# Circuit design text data
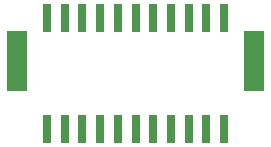
<source format=gbr>
%TF.GenerationSoftware,KiCad,Pcbnew,(6.0.10)*%
%TF.CreationDate,2023-02-27T01:31:51-05:00*%
%TF.ProjectId,vehicle side connector,76656869-636c-4652-9073-69646520636f,rev?*%
%TF.SameCoordinates,Original*%
%TF.FileFunction,Paste,Bot*%
%TF.FilePolarity,Positive*%
%FSLAX46Y46*%
G04 Gerber Fmt 4.6, Leading zero omitted, Abs format (unit mm)*
G04 Created by KiCad (PCBNEW (6.0.10)) date 2023-02-27 01:31:51*
%MOMM*%
%LPD*%
G01*
G04 APERTURE LIST*
%ADD10R,0.800000X2.450000*%
%ADD11R,1.800000X5.050000*%
G04 APERTURE END LIST*
D10*
%TO.C,J3*%
X157727000Y-83948000D03*
X157727000Y-74548000D03*
X159227000Y-83948000D03*
X159227000Y-74548000D03*
X160727000Y-83948000D03*
X160727000Y-74548000D03*
X162227000Y-83948000D03*
X162227000Y-74548000D03*
X163727000Y-83948000D03*
X163727000Y-74548000D03*
X165227000Y-83948000D03*
X165227000Y-74548000D03*
X166727000Y-83948000D03*
X166727000Y-74548000D03*
X168227000Y-83948000D03*
X168227000Y-74548000D03*
X169727000Y-83948000D03*
X169727000Y-74548000D03*
X171227000Y-83948000D03*
X171227000Y-74548000D03*
X172727000Y-83948000D03*
X172727000Y-74548000D03*
D11*
X175257000Y-78148000D03*
X155197000Y-78148000D03*
%TD*%
M02*

</source>
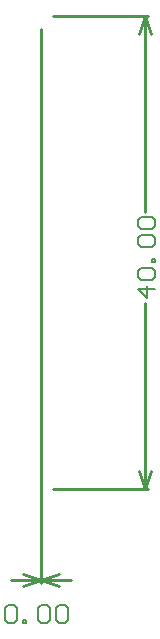
<source format=gm1>
G04*
G04 #@! TF.GenerationSoftware,Altium Limited,Altium Designer,22.0.2 (36)*
G04*
G04 Layer_Color=16711935*
%FSLAX25Y25*%
%MOIN*%
G70*
G04*
G04 #@! TF.SameCoordinates,42502384-103D-4A38-82C6-637D6536F92D*
G04*
G04*
G04 #@! TF.FilePolarity,Positive*
G04*
G01*
G75*
%ADD13C,0.00600*%
%ADD14C,0.01000*%
D13*
X441099Y79466D02*
X435101D01*
X438100Y76467D01*
Y80466D01*
X436101Y82465D02*
X435101Y83465D01*
Y85464D01*
X436101Y86464D01*
X440099D01*
X441099Y85464D01*
Y83465D01*
X440099Y82465D01*
X436101D01*
X441099Y88463D02*
X440099D01*
Y89463D01*
X441099D01*
Y88463D01*
X436101Y93462D02*
X435101Y94462D01*
Y96461D01*
X436101Y97461D01*
X440099D01*
X441099Y96461D01*
Y94462D01*
X440099Y93462D01*
X436101D01*
Y99460D02*
X435101Y100460D01*
Y102459D01*
X436101Y103459D01*
X440099D01*
X441099Y102459D01*
Y100460D01*
X440099Y99460D01*
X436101D01*
X390840Y-26898D02*
X391840Y-25898D01*
X393839D01*
X394839Y-26898D01*
Y-30896D01*
X393839Y-31896D01*
X391840D01*
X390840Y-30896D01*
Y-26898D01*
X396838Y-31896D02*
Y-30896D01*
X397838D01*
Y-31896D01*
X396838D01*
X401837Y-26898D02*
X402837Y-25898D01*
X404836D01*
X405836Y-26898D01*
Y-30896D01*
X404836Y-31896D01*
X402837D01*
X401837Y-30896D01*
Y-26898D01*
X407835D02*
X408835Y-25898D01*
X410834D01*
X411834Y-26898D01*
Y-30896D01*
X410834Y-31896D01*
X408835D01*
X407835Y-30896D01*
Y-26898D01*
D14*
X407039Y12823D02*
X438500D01*
X407039Y170303D02*
X438500D01*
X437500Y12823D02*
Y74867D01*
Y105059D02*
Y170303D01*
Y12823D02*
X439500Y18823D01*
X435500D02*
X437500Y12823D01*
X435500Y164303D02*
X437500Y170303D01*
X439500Y164303D01*
X402937Y-18500D02*
Y8721D01*
Y-18500D02*
Y166201D01*
Y-17500D02*
X412937D01*
X392937D02*
X402937D01*
X408937Y-19500D01*
X402937Y-17500D02*
X408937Y-15500D01*
X396937D02*
X402937Y-17500D01*
X396937Y-19500D02*
X402937Y-17500D01*
M02*

</source>
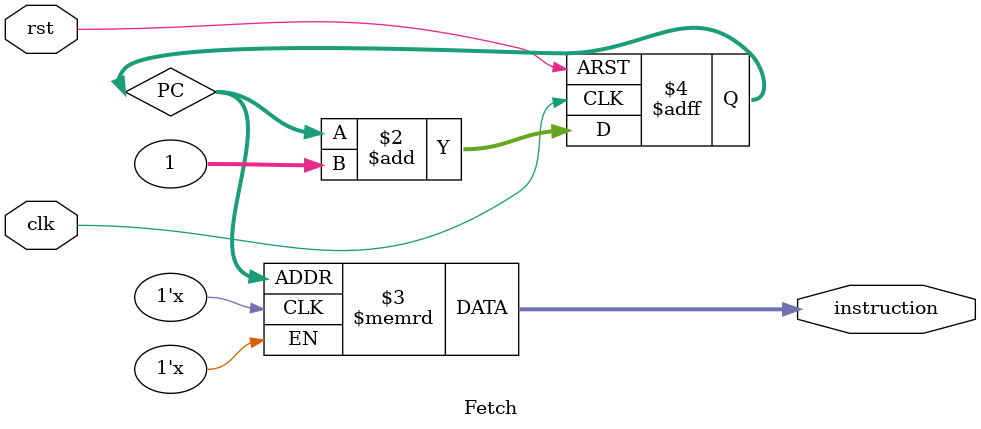
<source format=v>
module Fetch (
    input wire clk,
    input wire rst,
    output reg [15:0] instruction
);

reg [15:0] memory [0:1023]; 

integer PC;

always @(posedge clk or posedge rst) begin
    if (rst) begin
        PC <= 0; // Reset PC to 0
    end
    else begin
        PC <= PC + 1; 
    end
end

assign instruction = memory[PC];

endmodule


</source>
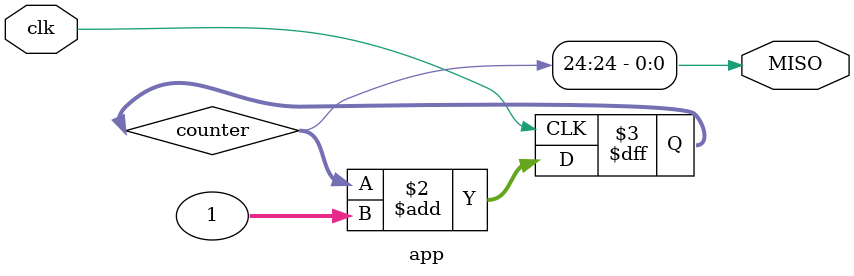
<source format=v>
module app (
    input wire clk,
    output wire MISO
);

reg [32:0] counter;
assign MISO = counter[24];

always @(posedge clk) begin
    counter <= counter + 1;
end

endmodule

</source>
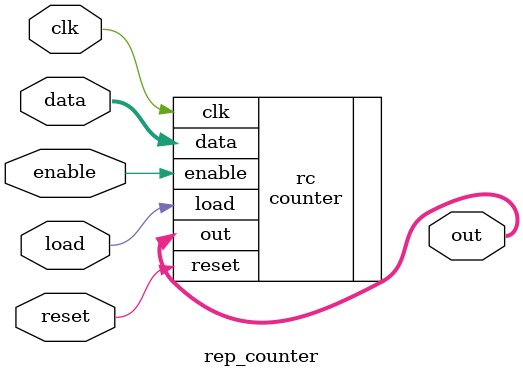
<source format=v>
`define W 2
module rep_counter (
	out,
	data,
	load,
	enable,
	clk,
	reset
);

output[`W-1:0] out;

input[`W-1:0] data;

input load, enable, clk, reset;



counter rc (
	.out(out),
	.data(data),
	.load(load),
	.enable(enable),
	.clk(clk),
	.reset(reset)
);

defparam rc.WIDTH = `W;

endmodule



</source>
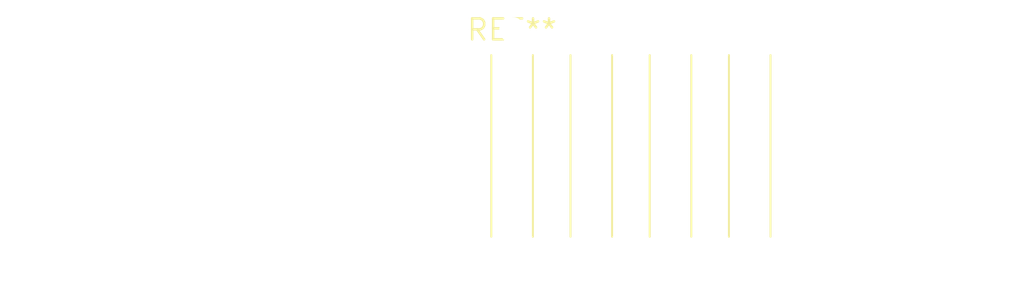
<source format=kicad_pcb>
(kicad_pcb (version 20240108) (generator pcbnew)

  (general
    (thickness 1.6)
  )

  (paper "A4")
  (layers
    (0 "F.Cu" signal)
    (31 "B.Cu" signal)
    (32 "B.Adhes" user "B.Adhesive")
    (33 "F.Adhes" user "F.Adhesive")
    (34 "B.Paste" user)
    (35 "F.Paste" user)
    (36 "B.SilkS" user "B.Silkscreen")
    (37 "F.SilkS" user "F.Silkscreen")
    (38 "B.Mask" user)
    (39 "F.Mask" user)
    (40 "Dwgs.User" user "User.Drawings")
    (41 "Cmts.User" user "User.Comments")
    (42 "Eco1.User" user "User.Eco1")
    (43 "Eco2.User" user "User.Eco2")
    (44 "Edge.Cuts" user)
    (45 "Margin" user)
    (46 "B.CrtYd" user "B.Courtyard")
    (47 "F.CrtYd" user "F.Courtyard")
    (48 "B.Fab" user)
    (49 "F.Fab" user)
    (50 "User.1" user)
    (51 "User.2" user)
    (52 "User.3" user)
    (53 "User.4" user)
    (54 "User.5" user)
    (55 "User.6" user)
    (56 "User.7" user)
    (57 "User.8" user)
    (58 "User.9" user)
  )

  (setup
    (pad_to_mask_clearance 0)
    (pcbplotparams
      (layerselection 0x00010fc_ffffffff)
      (plot_on_all_layers_selection 0x0000000_00000000)
      (disableapertmacros false)
      (usegerberextensions false)
      (usegerberattributes false)
      (usegerberadvancedattributes false)
      (creategerberjobfile false)
      (dashed_line_dash_ratio 12.000000)
      (dashed_line_gap_ratio 3.000000)
      (svgprecision 4)
      (plotframeref false)
      (viasonmask false)
      (mode 1)
      (useauxorigin false)
      (hpglpennumber 1)
      (hpglpenspeed 20)
      (hpglpendiameter 15.000000)
      (dxfpolygonmode false)
      (dxfimperialunits false)
      (dxfusepcbnewfont false)
      (psnegative false)
      (psa4output false)
      (plotreference false)
      (plotvalue false)
      (plotinvisibletext false)
      (sketchpadsonfab false)
      (subtractmaskfromsilk false)
      (outputformat 1)
      (mirror false)
      (drillshape 1)
      (scaleselection 1)
      (outputdirectory "")
    )
  )

  (net 0 "")

  (footprint "SolderWire-0.75sqmm_1x04_P4.8mm_D1.25mm_OD2.3mm_Relief" (layer "F.Cu") (at 0 0))

)

</source>
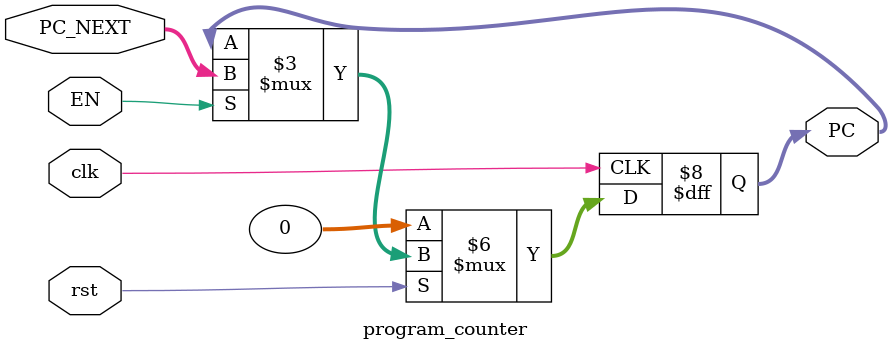
<source format=v>
module program_counter(PC_NEXT, clk, PC, rst, EN);
    input clk, rst, EN;
    input [31:0] PC_NEXT;
    output reg [31:0] PC;

    always @(posedge clk) begin
        // Active Low Reset 
        if (rst == 1'b0) begin
            PC <= 32'h00000000;
        end
        // Update PC only if EN (Enable) is high
        else if (EN) begin
            PC <= PC_NEXT;
        end
        // If EN is low, PC retains its current value (stall)
    end
    
endmodule

</source>
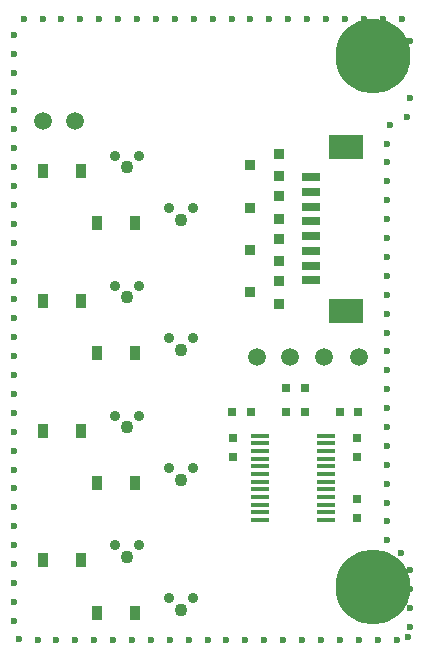
<source format=gbr>
G04*
G04 #@! TF.GenerationSoftware,Altium Limited,Altium Designer,24.1.2 (44)*
G04*
G04 Layer_Color=255*
%FSLAX44Y44*%
%MOMM*%
G71*
G04*
G04 #@! TF.SameCoordinates,72F2B316-7FC6-4B7C-B3EC-A1DFD3802FF3*
G04*
G04*
G04 #@! TF.FilePolarity,Positive*
G04*
G01*
G75*
%ADD29C,1.1000*%
%ADD30C,0.9000*%
%ADD31C,0.6000*%
%ADD32C,6.3500*%
%ADD33C,1.0000*%
%ADD35R,1.6000X0.8000*%
%ADD36R,3.0000X2.1000*%
%ADD37R,1.5000X0.4000*%
%ADD38R,0.9500X0.9000*%
%ADD39R,0.7000X0.8000*%
%ADD40C,1.5000*%
%ADD41R,0.9100X1.2200*%
%ADD42R,0.9100X1.2200*%
%ADD43R,0.8000X0.7000*%
D29*
X146300Y29800D02*
D03*
X100500Y74500D02*
D03*
X146300Y139800D02*
D03*
X100500Y184500D02*
D03*
X146300Y249800D02*
D03*
X100500Y294500D02*
D03*
X146300Y359800D02*
D03*
X100500Y404500D02*
D03*
D30*
X156300Y39800D02*
D03*
X136300D02*
D03*
X110500Y84500D02*
D03*
X90500D02*
D03*
X156300Y149800D02*
D03*
X136300D02*
D03*
X110500Y194500D02*
D03*
X90500D02*
D03*
X156300Y259800D02*
D03*
X136300D02*
D03*
X110500Y304500D02*
D03*
X90500D02*
D03*
X156300Y369800D02*
D03*
X136300D02*
D03*
X110500Y414500D02*
D03*
X90500D02*
D03*
D31*
X338328Y7114D02*
D03*
X340335Y15778D02*
D03*
Y31779D02*
D03*
Y47779D02*
D03*
X328845Y4644D02*
D03*
X312845D02*
D03*
X296845D02*
D03*
X333114Y530371D02*
D03*
X317114Y530356D02*
D03*
X301114D02*
D03*
X285114D02*
D03*
X269114D02*
D03*
X253114D02*
D03*
X237114D02*
D03*
X221114D02*
D03*
X205114D02*
D03*
X189114D02*
D03*
X173114D02*
D03*
X157114D02*
D03*
X141114D02*
D03*
X125114D02*
D03*
X109114D02*
D03*
X93114D02*
D03*
X77114D02*
D03*
X61114D02*
D03*
X45114D02*
D03*
X29114D02*
D03*
X13114D02*
D03*
X4644Y516782D02*
D03*
Y500782D02*
D03*
Y484782D02*
D03*
Y468782D02*
D03*
Y452782D02*
D03*
Y436782D02*
D03*
Y420782D02*
D03*
Y404782D02*
D03*
Y388782D02*
D03*
Y372782D02*
D03*
Y356782D02*
D03*
Y340782D02*
D03*
Y324782D02*
D03*
Y308782D02*
D03*
Y292782D02*
D03*
Y276782D02*
D03*
Y260782D02*
D03*
Y244782D02*
D03*
Y228782D02*
D03*
Y212782D02*
D03*
Y196782D02*
D03*
Y180782D02*
D03*
Y164782D02*
D03*
Y148782D02*
D03*
Y132782D02*
D03*
Y116782D02*
D03*
Y100782D02*
D03*
Y84782D02*
D03*
Y68782D02*
D03*
Y52782D02*
D03*
Y36782D02*
D03*
Y20782D02*
D03*
X8860Y5348D02*
D03*
X24845Y4644D02*
D03*
X40845D02*
D03*
X56845D02*
D03*
X72845D02*
D03*
X88845D02*
D03*
X104845D02*
D03*
X120845D02*
D03*
X136845D02*
D03*
X152845D02*
D03*
X168845D02*
D03*
X184845D02*
D03*
X200845D02*
D03*
X216845D02*
D03*
X232845D02*
D03*
X248845D02*
D03*
X264845D02*
D03*
X280845D02*
D03*
X340335Y63779D02*
D03*
X332650Y77812D02*
D03*
X321004Y88783D02*
D03*
X320356Y104770D02*
D03*
Y120770D02*
D03*
Y136770D02*
D03*
Y152770D02*
D03*
Y168770D02*
D03*
Y184770D02*
D03*
Y200770D02*
D03*
Y216770D02*
D03*
Y232770D02*
D03*
Y248770D02*
D03*
Y264770D02*
D03*
Y280770D02*
D03*
Y296770D02*
D03*
Y312770D02*
D03*
Y328770D02*
D03*
Y344770D02*
D03*
Y360770D02*
D03*
Y376770D02*
D03*
Y392770D02*
D03*
Y408770D02*
D03*
Y424770D02*
D03*
X323615Y440435D02*
D03*
X337961Y447520D02*
D03*
X340355Y463340D02*
D03*
Y511339D02*
D03*
D32*
X309000Y49000D02*
D03*
Y499000D02*
D03*
D33*
X325164Y482836D02*
D03*
X292836D02*
D03*
Y515164D02*
D03*
X325164D02*
D03*
X331860Y499000D02*
D03*
X309000Y476140D02*
D03*
X286140Y499000D02*
D03*
X309000Y521860D02*
D03*
X325164Y32836D02*
D03*
X292836D02*
D03*
Y65164D02*
D03*
X325164D02*
D03*
X331860Y49000D02*
D03*
X309000Y26140D02*
D03*
X286140Y49000D02*
D03*
X309000Y71860D02*
D03*
D35*
X256794Y371348D02*
D03*
Y358848D02*
D03*
Y383848D02*
D03*
Y396348D02*
D03*
Y346348D02*
D03*
Y333848D02*
D03*
Y321348D02*
D03*
Y308848D02*
D03*
D36*
X285794Y421848D02*
D03*
Y283348D02*
D03*
D37*
X269525Y177488D02*
D03*
Y170988D02*
D03*
Y164488D02*
D03*
Y157988D02*
D03*
Y151488D02*
D03*
Y144988D02*
D03*
Y138488D02*
D03*
Y131988D02*
D03*
Y125488D02*
D03*
Y118988D02*
D03*
Y112488D02*
D03*
Y105988D02*
D03*
X213137D02*
D03*
Y112488D02*
D03*
Y118988D02*
D03*
Y125488D02*
D03*
Y131988D02*
D03*
Y138488D02*
D03*
Y144988D02*
D03*
Y151488D02*
D03*
Y157988D02*
D03*
Y164488D02*
D03*
Y170988D02*
D03*
Y177488D02*
D03*
D38*
X229708Y308204D02*
D03*
X229708Y396954D02*
D03*
X204708Y406454D02*
D03*
X229708Y415954D02*
D03*
X229708Y361037D02*
D03*
X204708Y370537D02*
D03*
X229708Y380037D02*
D03*
Y325121D02*
D03*
X204708Y334621D02*
D03*
X229708Y344121D02*
D03*
Y289204D02*
D03*
X204708Y298704D02*
D03*
D39*
X251040Y218186D02*
D03*
X235040D02*
D03*
X205523Y197120D02*
D03*
X189523D02*
D03*
X251040Y197110D02*
D03*
X235040D02*
D03*
X296548D02*
D03*
X280548D02*
D03*
D40*
X238845Y244179D02*
D03*
X29150Y443540D02*
D03*
X296672Y244179D02*
D03*
X267377D02*
D03*
X210312D02*
D03*
X56388Y443540D02*
D03*
D41*
X29150Y291800D02*
D03*
X74950Y357100D02*
D03*
X29150Y401800D02*
D03*
Y71800D02*
D03*
X74950Y137100D02*
D03*
X29150Y181800D02*
D03*
X74950Y247100D02*
D03*
Y27100D02*
D03*
D42*
X61850Y71800D02*
D03*
X107650Y137100D02*
D03*
X61850Y401800D02*
D03*
Y181800D02*
D03*
X107650Y357100D02*
D03*
Y247100D02*
D03*
X61850Y291800D02*
D03*
X107650Y27100D02*
D03*
D43*
X295433Y175462D02*
D03*
Y159462D02*
D03*
Y123400D02*
D03*
Y107400D02*
D03*
X190023Y175452D02*
D03*
Y159452D02*
D03*
M02*

</source>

# What you need to do
Print exactly the lines running from the start of the entries above to the line with "X159227000Y-74548000D03*", both included; leave out any pictures.

# Answer to this problem
<source format=gbr>
%TF.GenerationSoftware,KiCad,Pcbnew,(6.0.10)*%
%TF.CreationDate,2023-02-27T01:31:51-05:00*%
%TF.ProjectId,vehicle side connector,76656869-636c-4652-9073-69646520636f,rev?*%
%TF.SameCoordinates,Original*%
%TF.FileFunction,Paste,Bot*%
%TF.FilePolarity,Positive*%
%FSLAX46Y46*%
G04 Gerber Fmt 4.6, Leading zero omitted, Abs format (unit mm)*
G04 Created by KiCad (PCBNEW (6.0.10)) date 2023-02-27 01:31:51*
%MOMM*%
%LPD*%
G01*
G04 APERTURE LIST*
%ADD10R,0.800000X2.450000*%
%ADD11R,1.800000X5.050000*%
G04 APERTURE END LIST*
D10*
%TO.C,J3*%
X157727000Y-83948000D03*
X157727000Y-74548000D03*
X159227000Y-83948000D03*
X159227000Y-74548000D03*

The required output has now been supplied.